Details
-
Bug
-
Resolution: Fixed
-
Major
-
Lustre 2.12.0, Lustre 2.15.0
-
Amazon Linux 2, both 4.14.* and 5.10.* kernels as of June 2024.
-
3
-
9223372036854775807
Description
Amazon Linux 2 (AL2) is a Linux RHEL-based Linux distribution supported by AWS. In June 2024, a backport of a change from Linux kernel 6.* was made to AL2 kernel versions 4.14.* and 5.10.* and is released on the current AL2 AMIs. The commit disables timers on socket release if the socket counter `sk_net_refcnt` is not incremented. Lustre does not increment on socket creation in ksocklnd. The kernel upstream commit is: (https://git.kernel.org/pub/scm/linux/kernel/git/stable/linux.git/commit/?id=151c9c724d05d5b0dd8acd3e11cb69ef1f2dbada).
The effect that this change in Linux has on Lustre (I've tested 2.12 and 2.15, but presumably this impacts 2.10 as well) is that for spin-up, spin-down workloads where clients mount and unmount frequently (a common pattern in cloud deployments of Lustre) a large number of TCP connections can become orphans on MDS and OSS servers, stranded in the `FIN_WAIT_1` state.
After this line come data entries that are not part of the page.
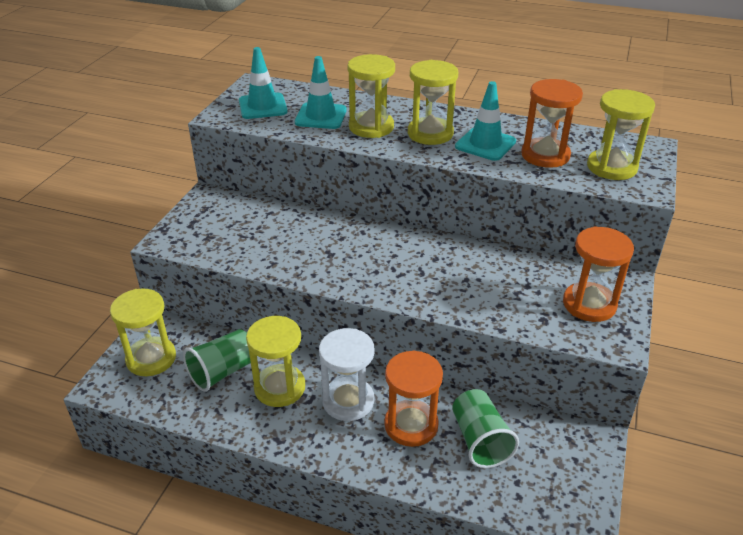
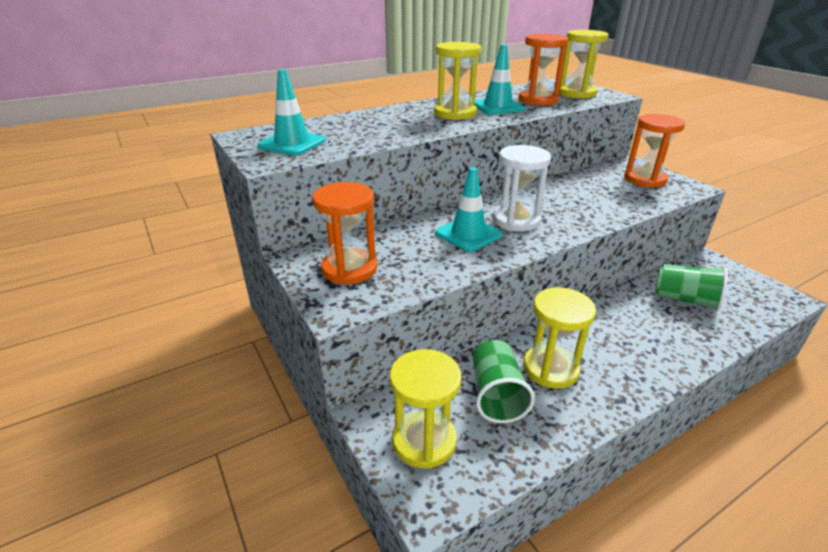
camera: 50 degrees left, 5 degrees down
turquoise traffic cone [295,56,347,129] -> turquoise traffic cone moved to [435,167,502,252]
white hourglass [319,328,375,421] -> white hourglass moved to [493,145,551,232]
yellow hourglass [347,54,395,138] -> none
orange hourglass [384,350,443,447] -> orange hourglass moved to [312,182,377,284]

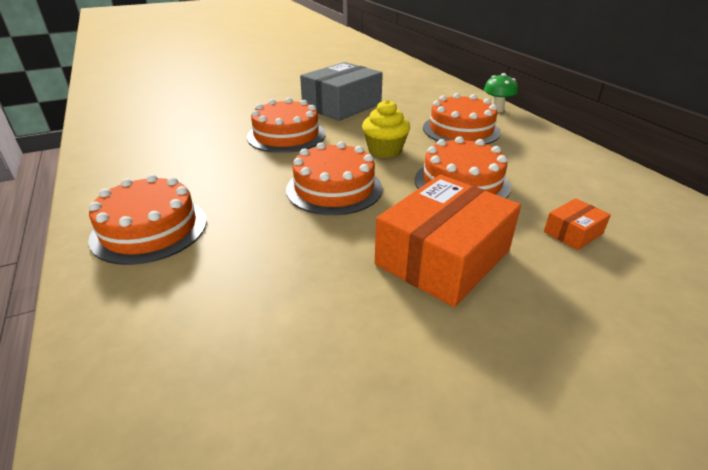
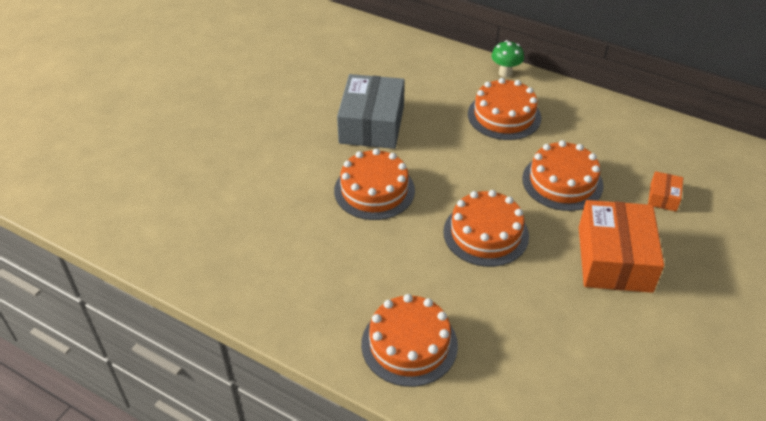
camera: 35 degrees left, 10 degrees up
yellow cupcake [362,100,410,158] -> none

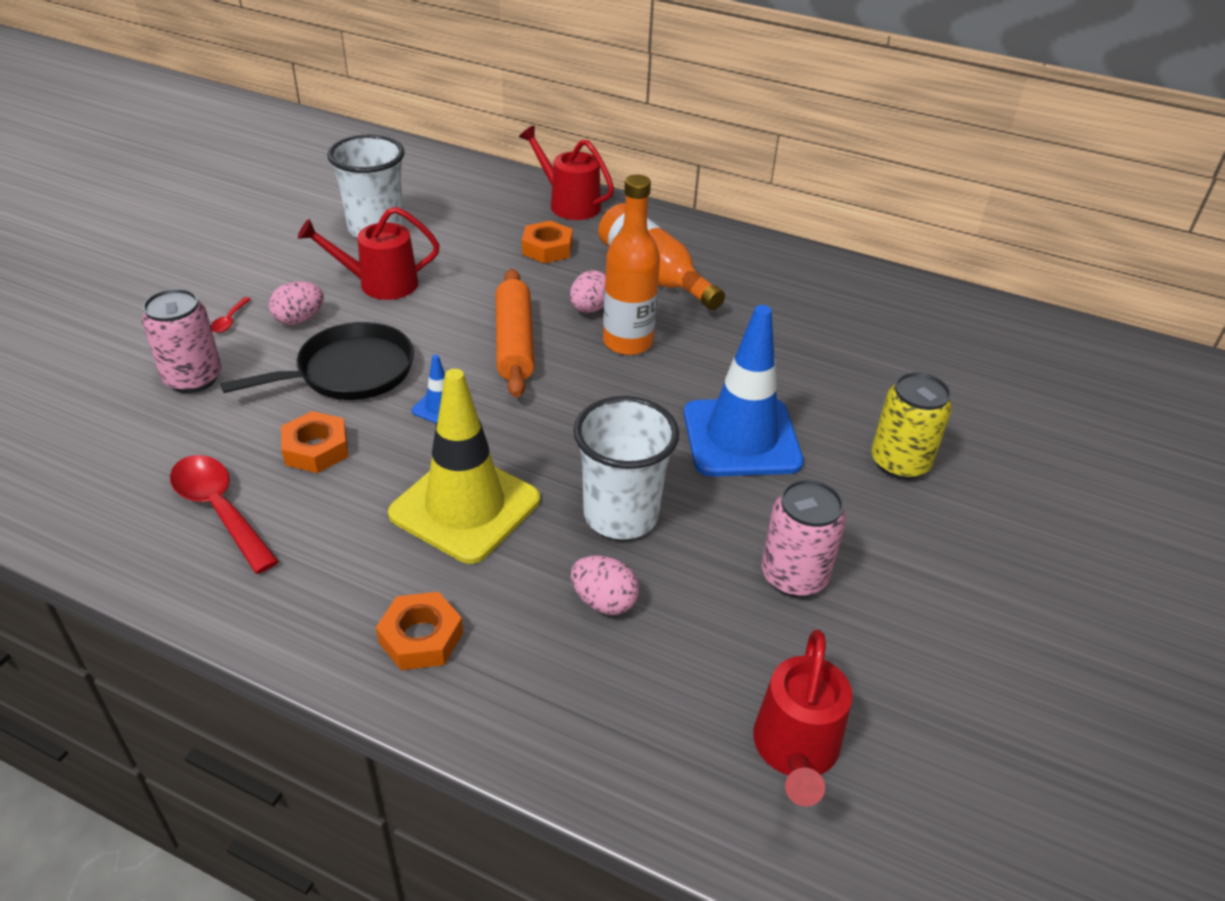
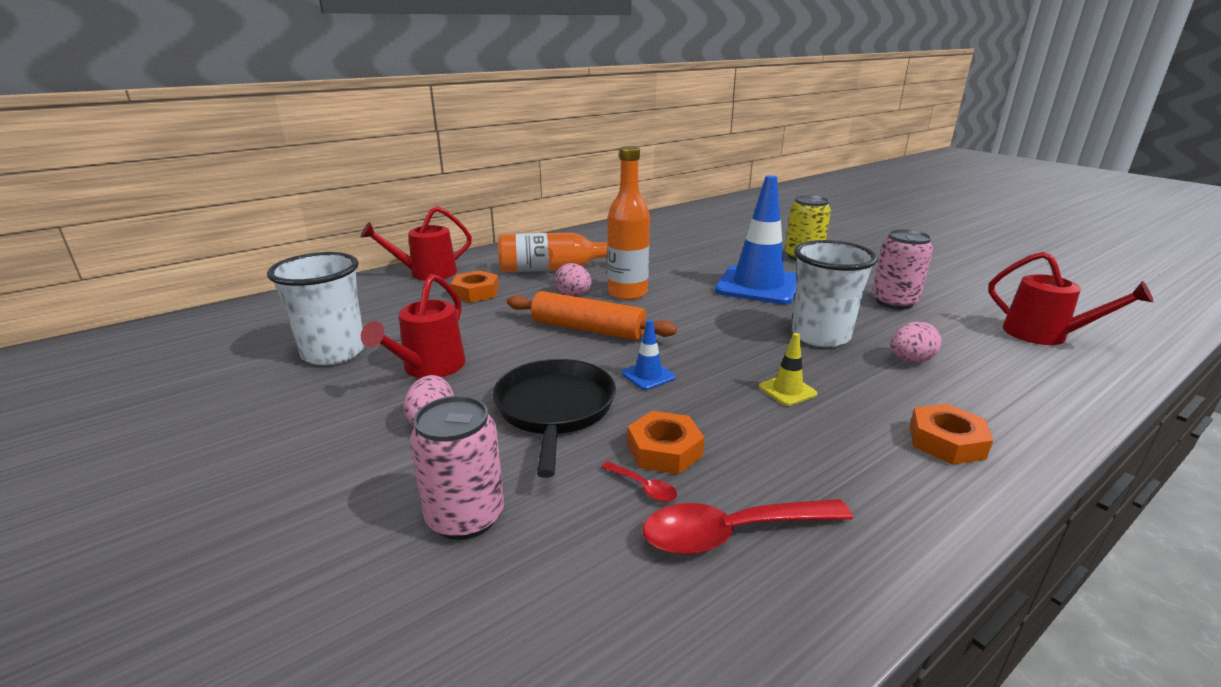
camera: 60 degrees left, 15 degrees down
red spoon [211,297,251,333] -> red spoon moved to [601,461,677,502]
yellow traffic cone [388,369,540,564] -> yellow traffic cone [759,333,817,406], size x0.42

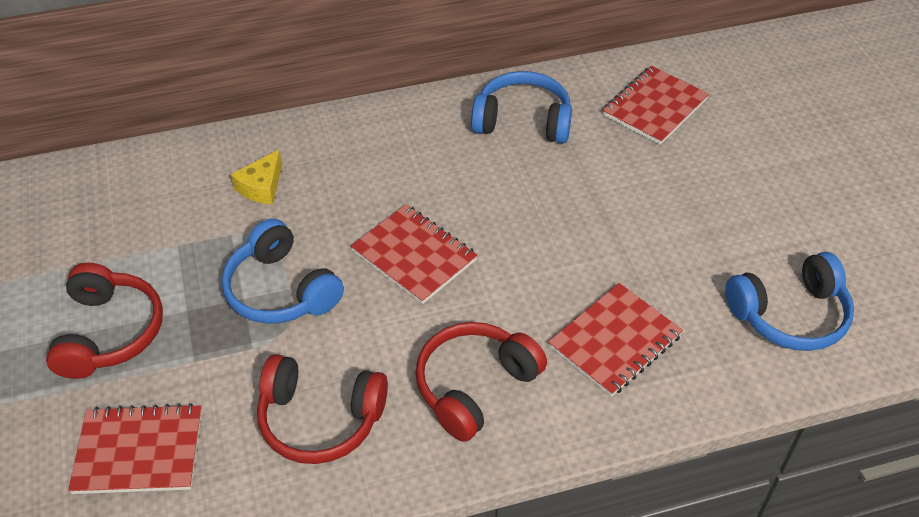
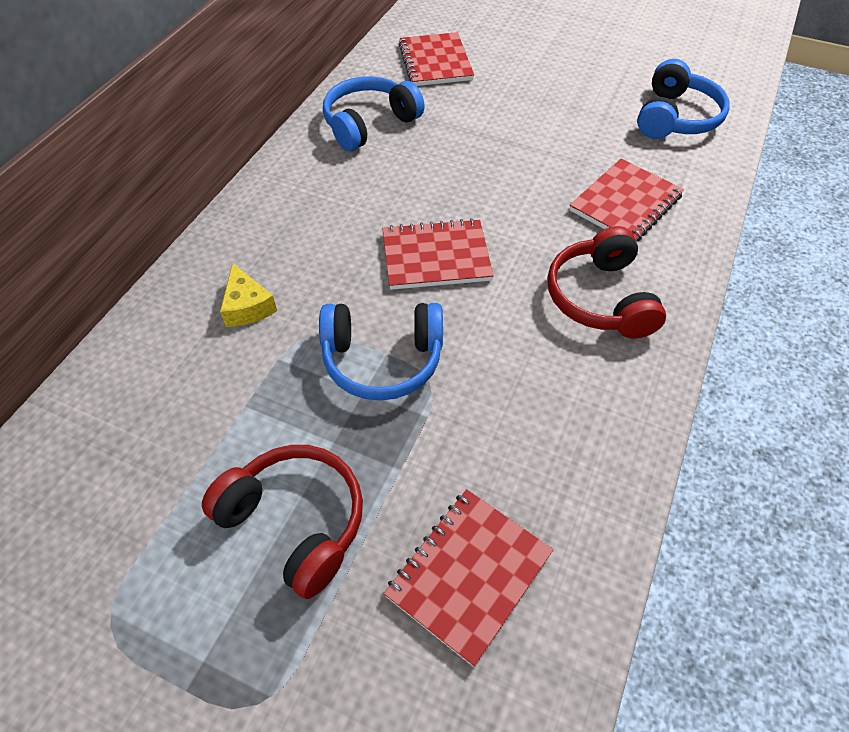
camera: 50 degrees left, 5 degrees up
red headphones [257,354,388,464] -> none
red notebook [548,283,683,397] -> red notebook turned 45 degrees clockwise [569,159,684,241]

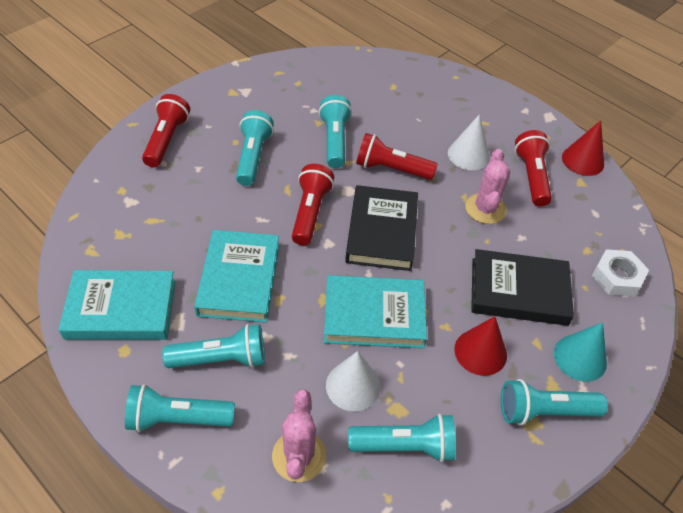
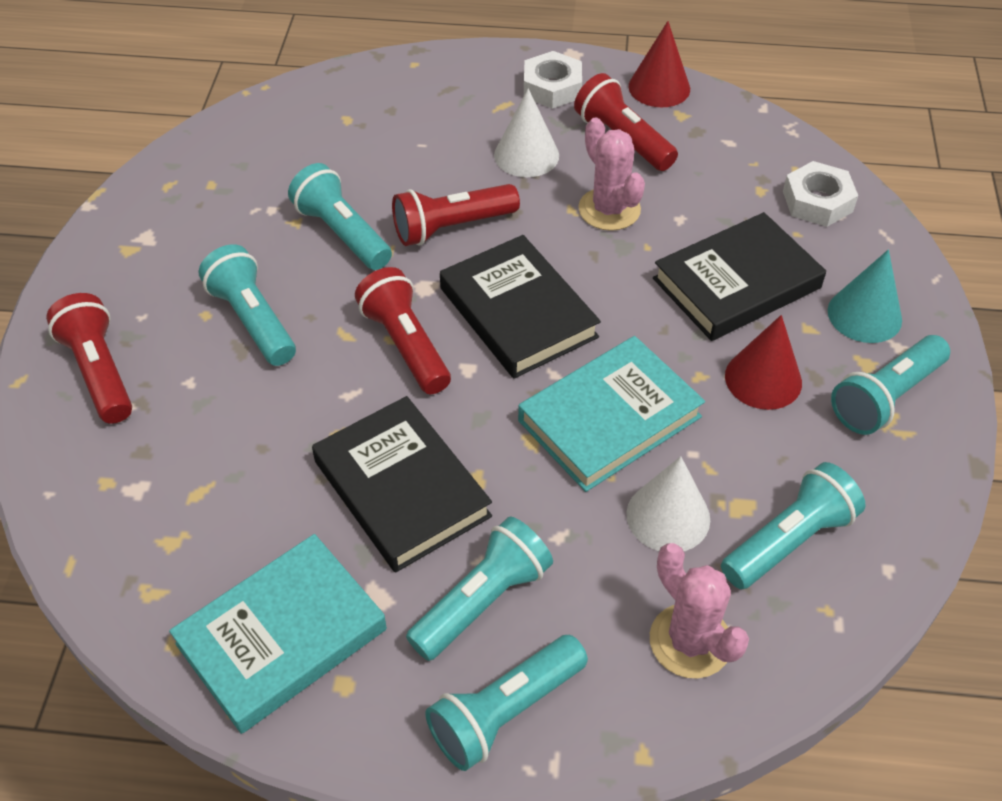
camera: 35 degrees left, 0 degrees up
turquoise book [194,230,279,323] -> black book [312,396,492,572]
none -> white nut [524,51,582,109]

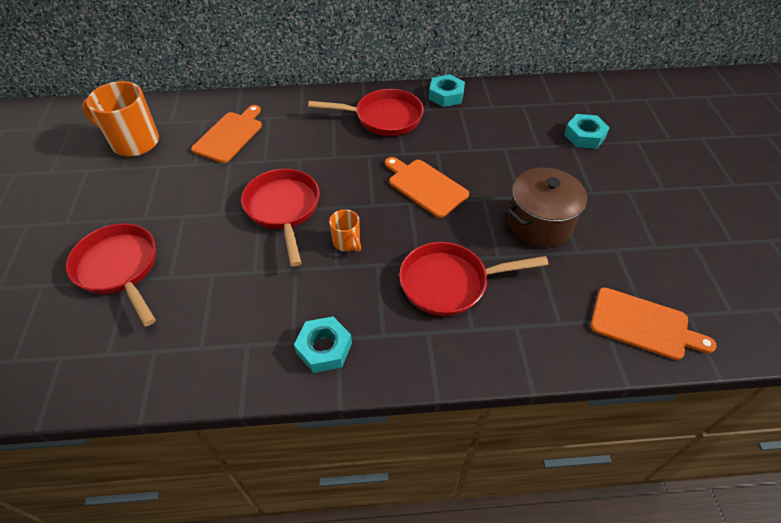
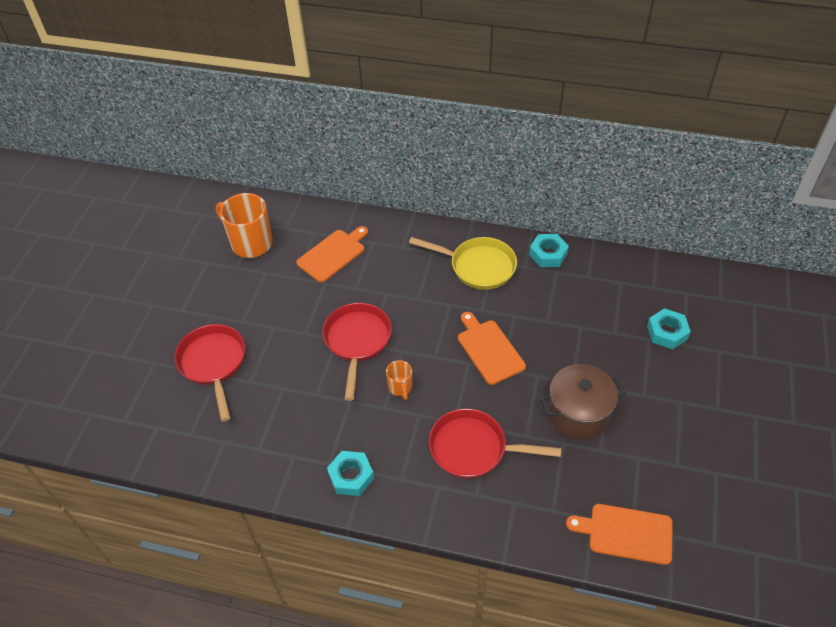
camera: 20 degrees right, 0 degrees up
red pan [308,89,424,136] -> yellow pan [409,237,517,290]
orange cutting board [590,287,717,360] -> orange cutting board turned 150 degrees clockwise [566,504,673,565]

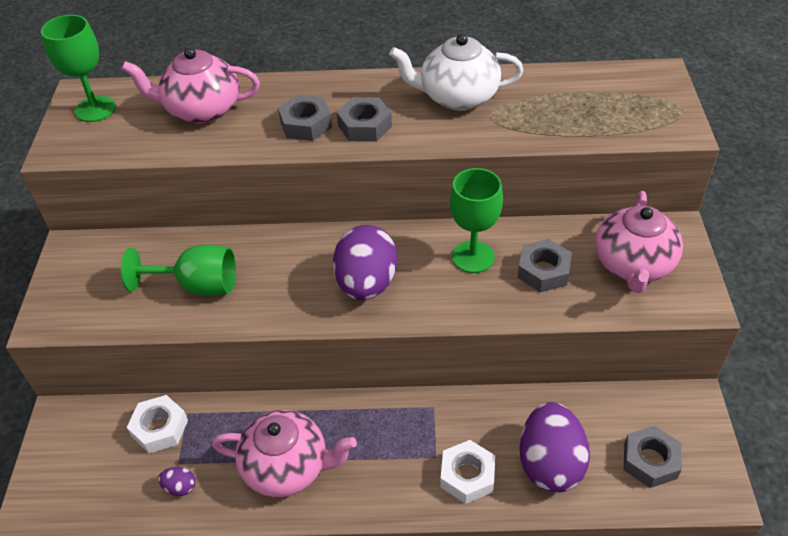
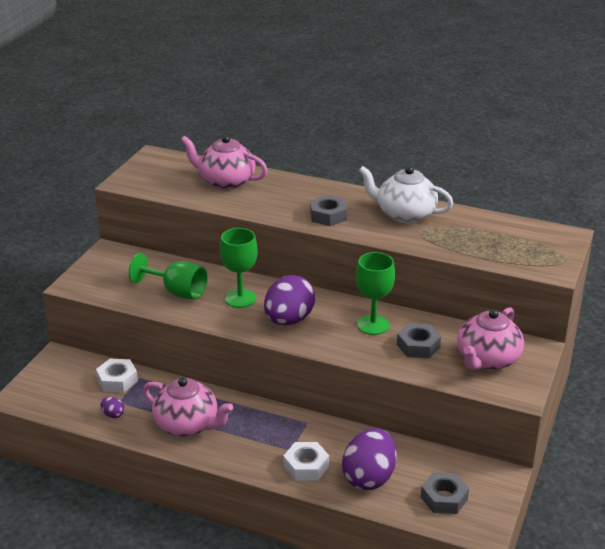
camera: 20 degrees right, 15 degrees down
green goblet [41,15,116,122] -> green goblet moved to [220,228,258,308]
grey nut [278,95,332,141] -> none

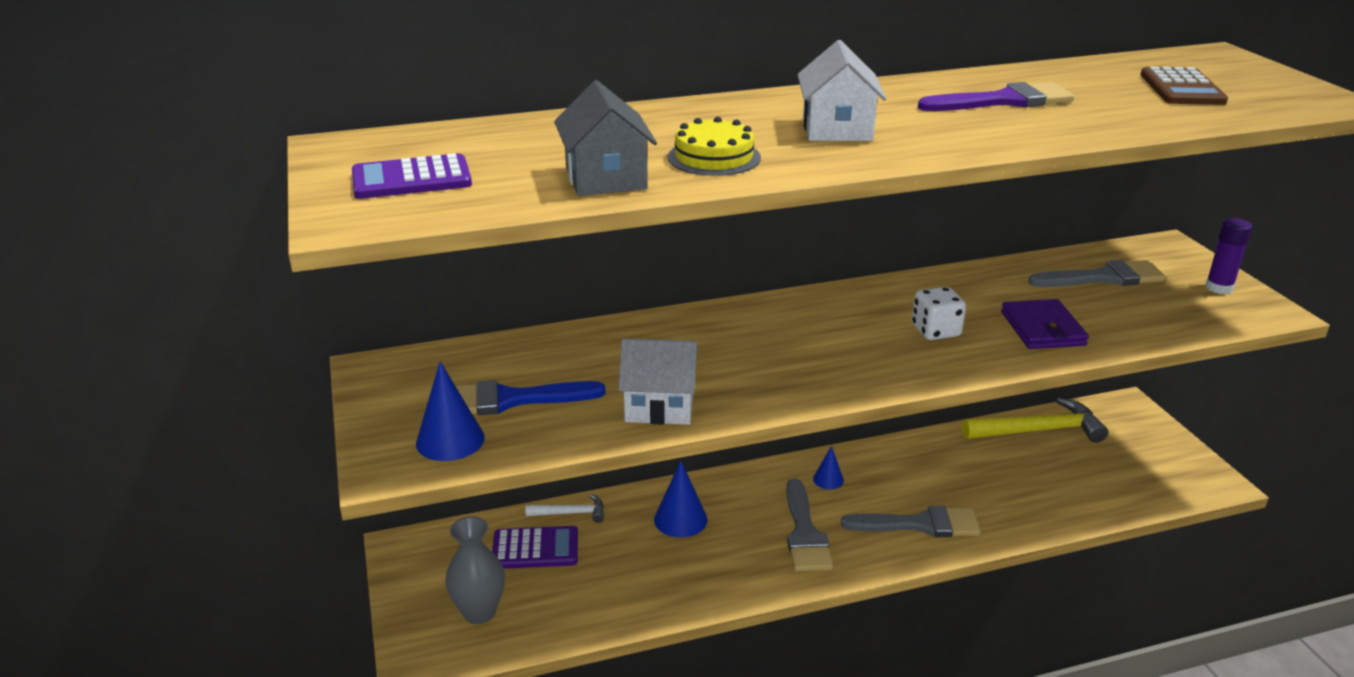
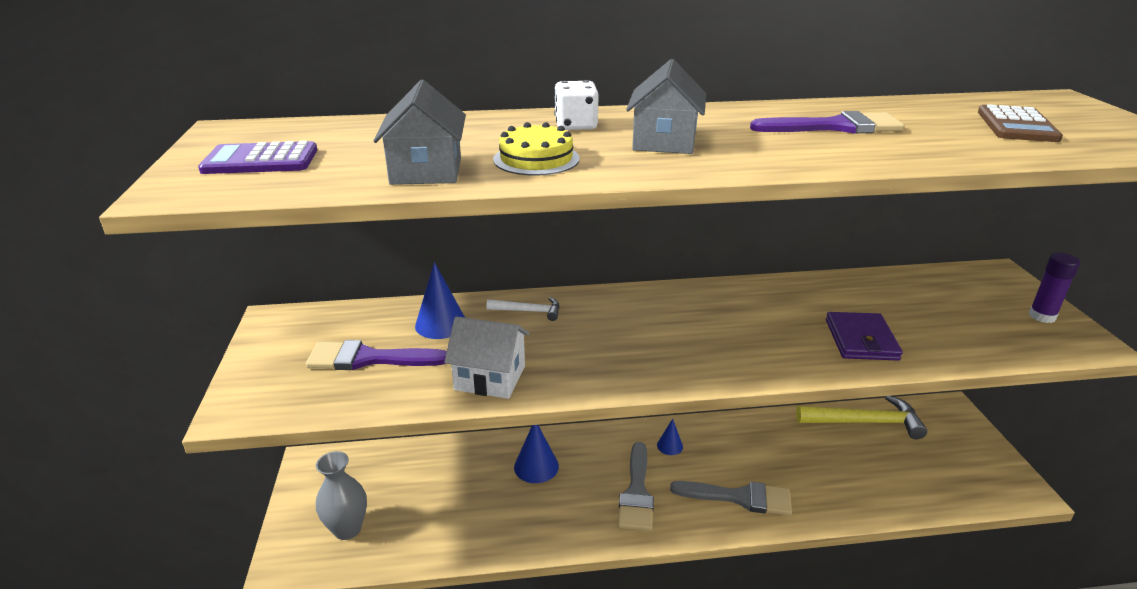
camera: 10 degrees right, 0 degrees up
blue cone [416,361,485,461] -> blue cone moved to [415,262,465,339]
blue brush [456,380,606,415] -> purple brush [306,340,447,370]
purple calculator [492,526,578,569] -> none
white hammer [525,494,604,523] -> white hammer moved to [486,297,560,321]
white house [797,40,886,141] -> grey house [626,59,706,154]
white dice [912,287,966,340] -> white dice moved to [554,80,599,130]
grey brush [1028,260,1165,287] -> none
Over time this can lead to hundreds of thousands or millions of of such connections, consuming memory and making mounting from clients that re-use the IP address of an orphaned connection fail to mount for firewalls that block challenge ACK packets because TCP connections cannot be established (https://www.networkdefenseblog.com/post/wireshark-tcp-challenge-ack).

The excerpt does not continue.